╭─ SELECTION
How do you get the rear u-joint out of the drive shaft on 2005 chevy avalanche


It will need to be pressed out.

Universal Joint: Service and Repair
Nylon Injected Ring
Universal Joint Replacement - Nylon Injected Ring
^ Tools Required
- J 9522-3 U Joint Bearing Separator
- J 9522-5 U Joint Bearing Spacer Remover
Disassembly Procedure
Notice: Never clamp propeller shaft tubing in a vise. Clamping could dent or deform the tube causing an imbalance or unsafe condition. Always
clamp on one of the yokes and support the shaft horizontally. Avoid damaging the slip yoke sealing surface. Nicks may damage the bushing or cut
the lip seal.
1. Support the propeller shaft in a line horizontal with the table of a press.
2. Mark the propeller shaft as to which end is the transmission end and which end goes to the rear axle.
3. Place the universal joint so that the lower ear of the yoke is supported on a 30 mm (1 1/8 inch) socket.
4. In order to shear the plastic retaining ring on the bearing cup, place J 9522-3 on the open horizontal bearing cups. Press the lower bearing cup out
of the yoke ear.
5. If you do not completely remove the bearing cup, lift the cross and insert J 9522-5 between the seal and the bearing cup you are removing.
Continue to press the bearing cup out of the yoke.
6. Rotate the propeller shaft. Press the opposite bearing cup out of the yoke.
7. Mark the orientation of the slip yoke to the tube for proper reassembly.
8. Remove the cross from the yoke.
9. Remove the remaining universal joint parts from the yoke. If you are replacing the front universal joint, remove the bearing cups in the slip yoke
in the same manner.
10. Inspect the retaining ring grooves for plastic.
11. Inspect the bearing cup bores in the yoke ears for burrs or imperfections.
12. Clean the remains of the sheared plastic bearing retainers from the grooves in the yoke.
13. The sheared plastic may prevent the bearing cups from pressing into place and thus prevent the bearing retainers from properly seating.
Assembly Procedure
1. Remove the bearing cups from the universal joint.
2. Assemble 1 bearing cup part way into 1 side of the yoke.
3. Turn the yoke ear toward the bottom.
4. Assemble the cross into the yoke so the trunnion seats freely into the bearing cup.
╰─
╭─ RECORDED DATA
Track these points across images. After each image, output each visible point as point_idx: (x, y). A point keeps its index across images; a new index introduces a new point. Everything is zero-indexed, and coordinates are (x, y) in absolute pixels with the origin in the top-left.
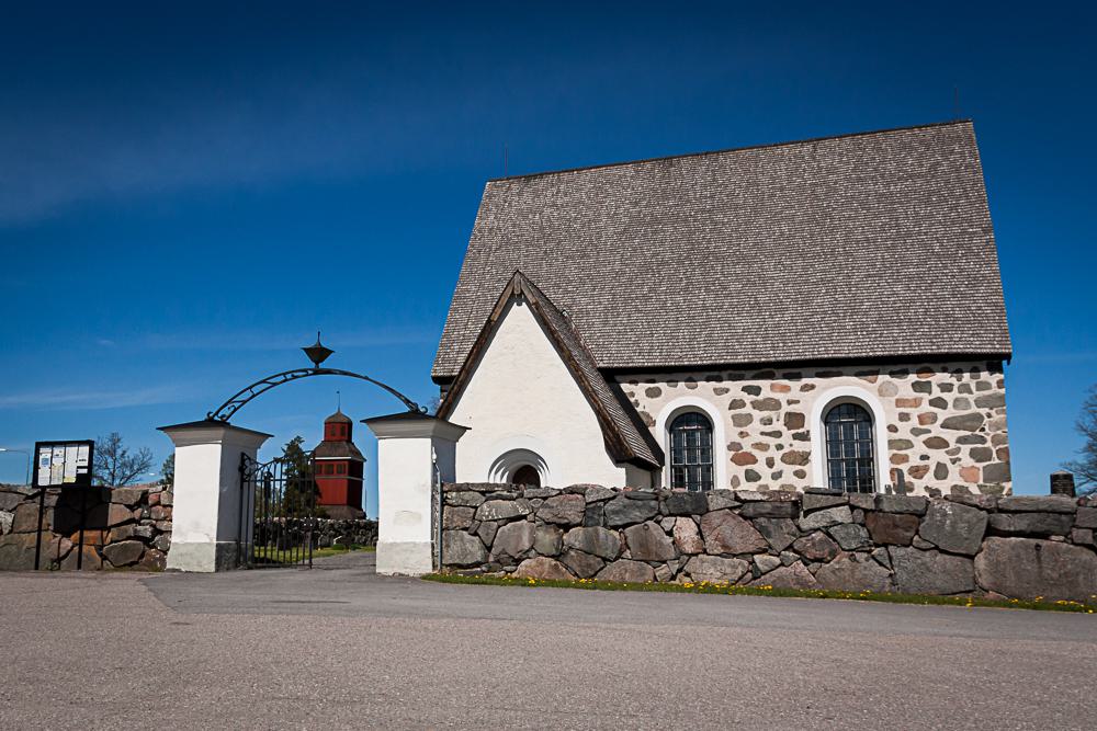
╰─
- _WHAT IS EXPECTED_: Reproduce the part of the u-joint repair procedure starting at "5. If you do" and ending at "opposite bearing cup out of the yoke.". The listing isn't required for this.

- _COMPLETE ANSWER_:
5. If you do not completely remove the bearing cup, lift the cross and insert J 9522-5 between the seal and the bearing cup you are removing.
Continue to press the bearing cup out of the yoke.
6. Rotate the propeller shaft. Press the opposite bearing cup out of the yoke.